⟨
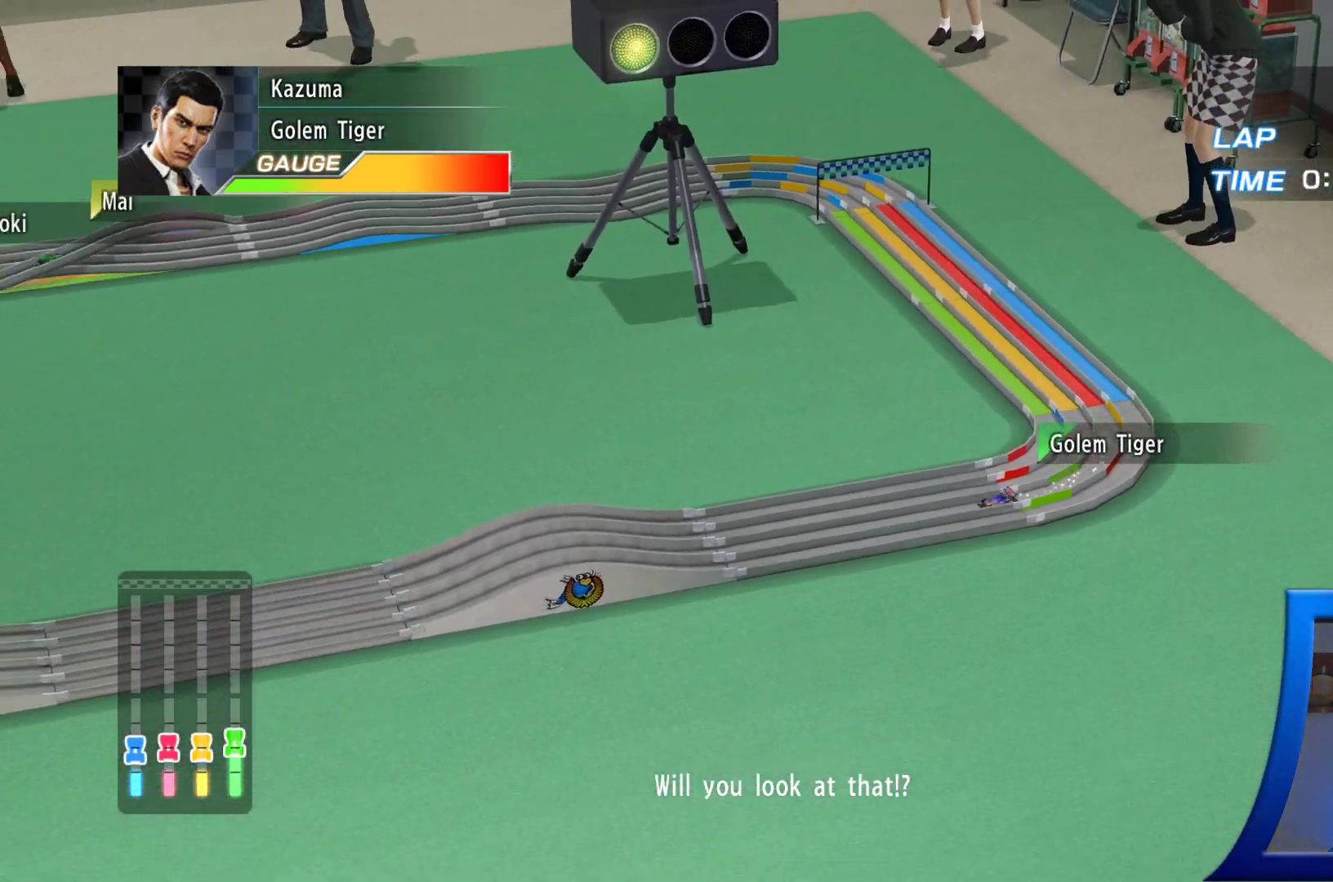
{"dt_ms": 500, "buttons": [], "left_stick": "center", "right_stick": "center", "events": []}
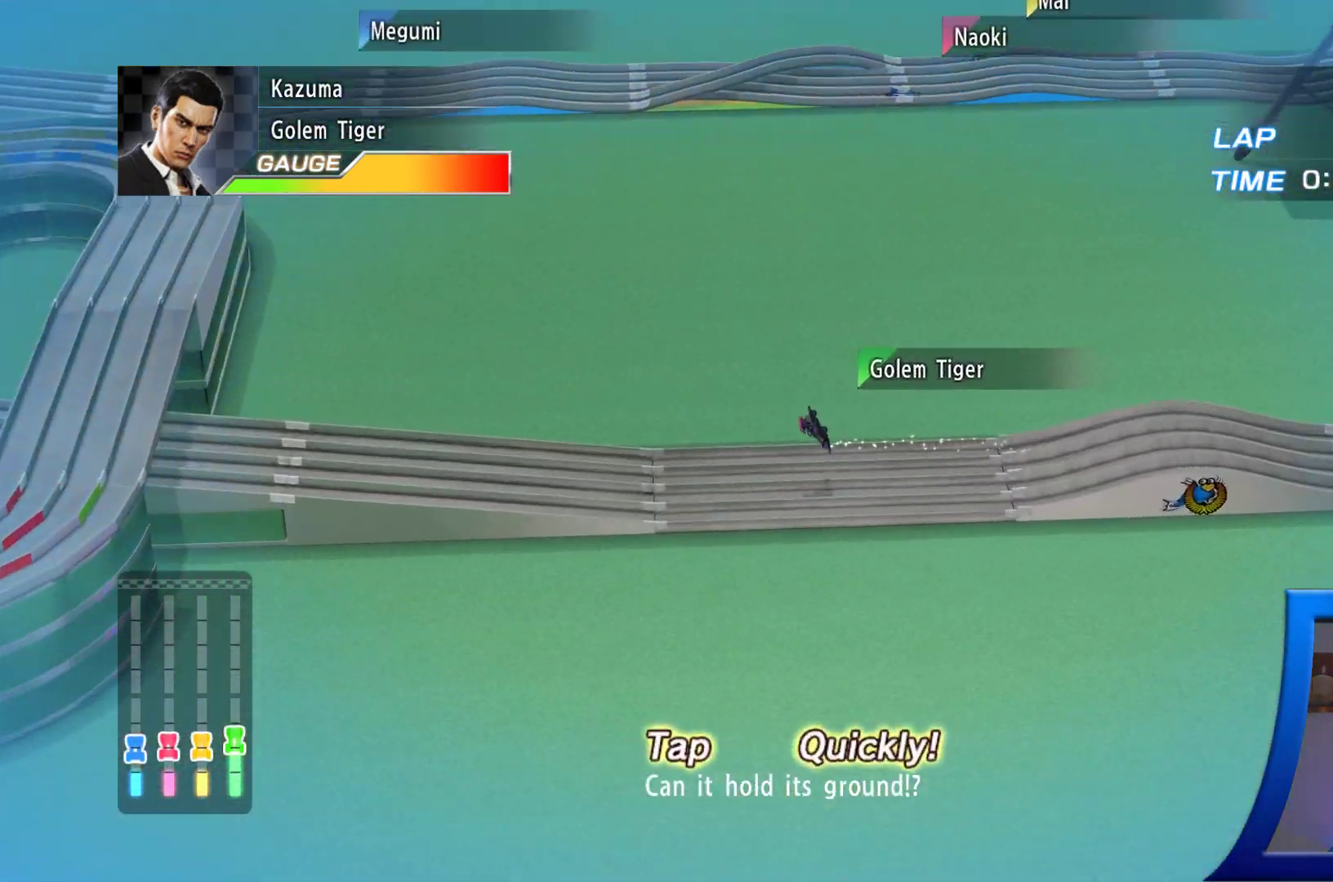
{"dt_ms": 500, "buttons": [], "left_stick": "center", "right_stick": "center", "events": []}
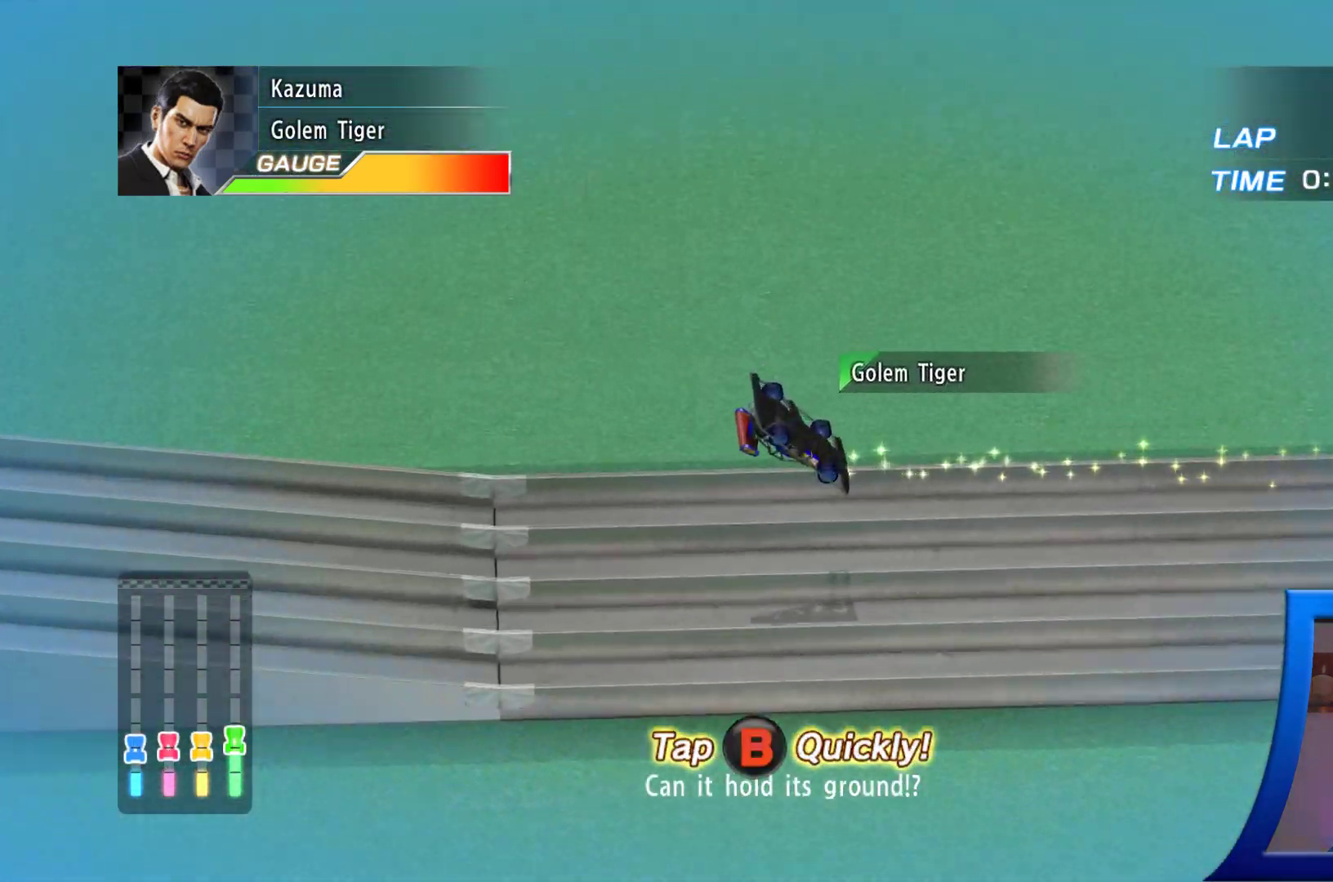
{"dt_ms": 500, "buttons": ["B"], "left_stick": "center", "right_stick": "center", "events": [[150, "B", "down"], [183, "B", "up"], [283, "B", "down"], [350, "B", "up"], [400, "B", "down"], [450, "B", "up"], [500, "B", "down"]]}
⟩
Requirement |
Please restate the whole listing exactly, without any of its pictures.

Exercise solution |
{"dt_ms": 500, "buttons": [], "left_stick": "center", "right_stick": "center", "events": []}
{"dt_ms": 500, "buttons": [], "left_stick": "center", "right_stick": "center", "events": []}
{"dt_ms": 500, "buttons": ["B"], "left_stick": "center", "right_stick": "center", "events": [[150, "B", "down"], [183, "B", "up"], [283, "B", "down"], [350, "B", "up"], [400, "B", "down"], [450, "B", "up"], [500, "B", "down"]]}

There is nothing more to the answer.